Prior to kindergarten, your child typically acquires literacy through verbal communication. By the time elementary school starts, he or she may understand the association between spoken and printed words. Many elementary students are familiar with the alphabet and recognize some sight words. Your child will continue to build on these skills, as well as acquire reading fluency and comprehension as he or she progresses through elementary school. In order to help reinforce the importance of literacy, you can try the following activities and games at home.

What Literacy Activities Can I Do with My Child?

Searching for Letter Sounds

If your child is a beginning reader, you can try this game to help her practice letter sounds. Choose a letter and pronounce the sound to her, asking her to repeat it. Give her some examples of words that begin with that letter, being sure to enunciate the sound as you say the word. Encourage her to walk around the house with you and find objects that begin with that letter sound. Spell out the object once she finds it.

Listing Objects

This activity can be done at home or during a road trip. Ask your son to look out the window or around the room and make a list of objects that he sees. If necessary, help him spell difficult words. Encourage him to think of sentences using as many words from his list as possible. If he needs a bigger challenge, ask him to alphabetize his list and then write sentences using all the words.

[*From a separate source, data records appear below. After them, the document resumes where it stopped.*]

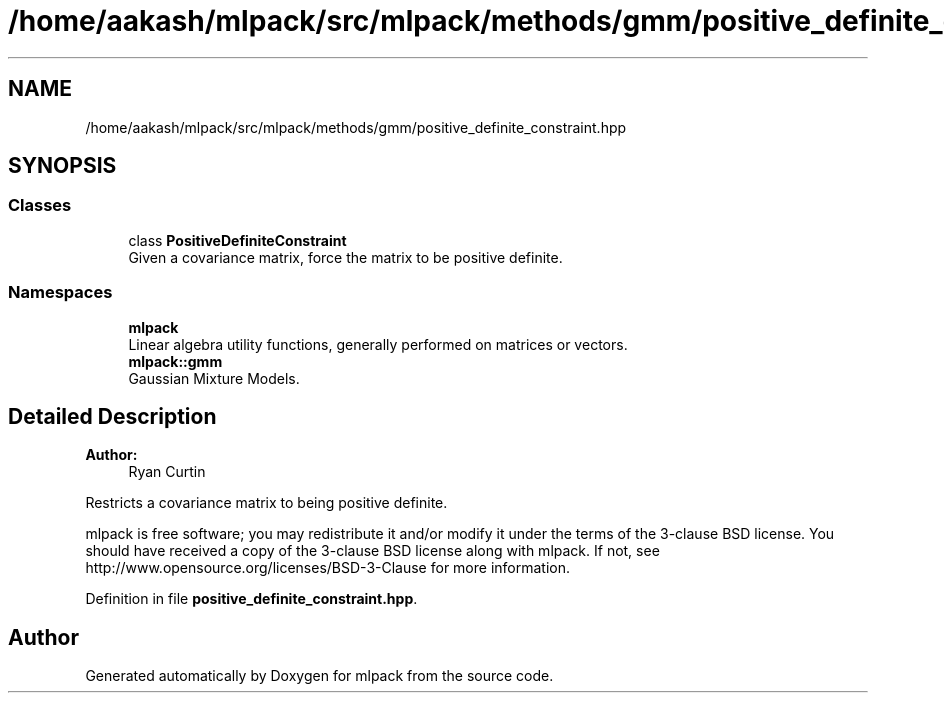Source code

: .TH "/home/aakash/mlpack/src/mlpack/methods/gmm/positive_definite_constraint.hpp" 3 "Sun Aug 22 2021" "Version 3.4.2" "mlpack" \" -*- nroff -*-
.ad l
.nh
.SH NAME
/home/aakash/mlpack/src/mlpack/methods/gmm/positive_definite_constraint.hpp
.SH SYNOPSIS
.br
.PP
.SS "Classes"

.in +1c
.ti -1c
.RI "class \fBPositiveDefiniteConstraint\fP"
.br
.RI "Given a covariance matrix, force the matrix to be positive definite\&. "
.in -1c
.SS "Namespaces"

.in +1c
.ti -1c
.RI " \fBmlpack\fP"
.br
.RI "Linear algebra utility functions, generally performed on matrices or vectors\&. "
.ti -1c
.RI " \fBmlpack::gmm\fP"
.br
.RI "Gaussian Mixture Models\&. "
.in -1c
.SH "Detailed Description"
.PP 

.PP
\fBAuthor:\fP
.RS 4
Ryan Curtin
.RE
.PP
Restricts a covariance matrix to being positive definite\&.
.PP
mlpack is free software; you may redistribute it and/or modify it under the terms of the 3-clause BSD license\&. You should have received a copy of the 3-clause BSD license along with mlpack\&. If not, see http://www.opensource.org/licenses/BSD-3-Clause for more information\&. 
.PP
Definition in file \fBpositive_definite_constraint\&.hpp\fP\&.
.SH "Author"
.PP 
Generated automatically by Doxygen for mlpack from the source code\&.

Matching Antonyms and Synonyms

This game will expand your child's vocabulary by teaching her words with the same and opposite meanings. You can find printable synonym and antonym worksheets online, but it's easy to create your own. Using a thesaurus, write a list of grade-appropriate words down the left margin of a sheet of paper and their synonyms, in random order, on the right. Do the same with antonyms on the back of the sheet of paper. Ask your child to draw a line connecting the matching synonyms and antonyms.

Changing the Story

When you read to your child, ask him how he would change the story. Would he change the ending, the beginning, the setting, the narrator or something else? This will make your child think about how all the story elements tie in together. Ask him to retell the story in his own words with the changes he would make. Write down the story as he tells it, or encourage him to write it himself.